The afternoon sessions established a valued connection between COP members and the children. We divided ourselves into groups with the children and engaged in enjoyable and moving mentorship sessions. Our topics ranged from friendships, excellence, responsibility, adolescence and many more. The children equally engaged us in interesting and intellectual discussions.


There was no better way to start February, the so dubbed, month of love, than with a great show of affection to young hearts. On this day, COP embarked on a two hour journey to Kangundo DEB primary school, a school for normal and visually impaired (blind) pupils.  Referred there by a COP member in her 3rd year at the university, she being an alumna of this school, it felt good to know that we are plunging back into the heritage of one of Strathmore’s charity ambassador.


Upon arrival, jubilant shouts and murmurs from the children rented the air. It was amazing to have them recall COP members who had visited them back in 2012, a clear sign that our visit was worthwhile. This, however, posed a challenge to COP members on their maiden visit. 


After a lengthy moment of introductions, we were directed to start our chores for the day; the gentlemen to chop firewood while the ladies to do laundry for both the girls and boys sections. We all carried out our duties diligently undeterred by the hot sun, even those not used to such ‘heavy duty’ chores. The company from the children, who, even showcased their awesome abilities in singing, reciting news and cracking jokes kept us going.

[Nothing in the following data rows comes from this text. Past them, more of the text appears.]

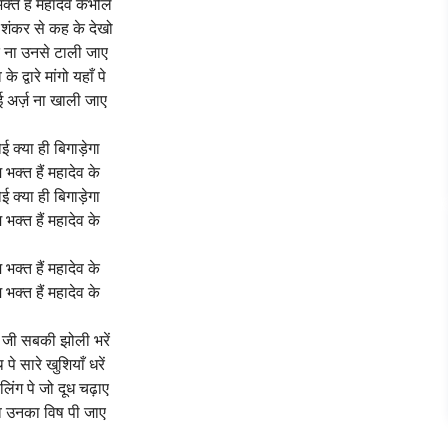
क्त हैं महादेव केभोले
 शंकर से कह के देखो
 ना उनसे टाली जाए
के द्वारे मांगो यहाँ पे
 अर्ज़ ना खाली जाए
ई क्या ही बिगाड़ेगा
 भक्त हैं महादेव के
ई क्या ही बिगाड़ेगा
 भक्त हैं महादेव के
 भक्त हैं महादेव के
 भक्त हैं महादेव के
 जी सबकी झोली भरें
 पे सारे खुशियाँ धरें
लिंग पे जो दूध चढ़ाए
 उनका विष पी जाए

I must admit their enthusiasm and sweetness in their innocent spirits is something that blinded us from realizing their visual impairment. Later on, we shared a meal of Muthokoi with the children when it was time for lunch. At this juncture, we got to learn some of their slang vocabulary such as, ‘peps’, to refer to the act of going for an additional round of a meal.


To unwind after the days’ activities, we played games and held one-on-one mentoring moments with the children. They opened up to us, and we encouraged and guided. The newly established relationships with the children will surely be lasting ones after they insisted on being left with our contacts. The goodbyes proved to be emotional and difficult for us all.


Mentorship is truly a key factor in leaving a mark and more so ‘making hearts smile’; this has been COP’s slogan for it’s’ outreach programs. The experience in Kangundo is truly a memorable one.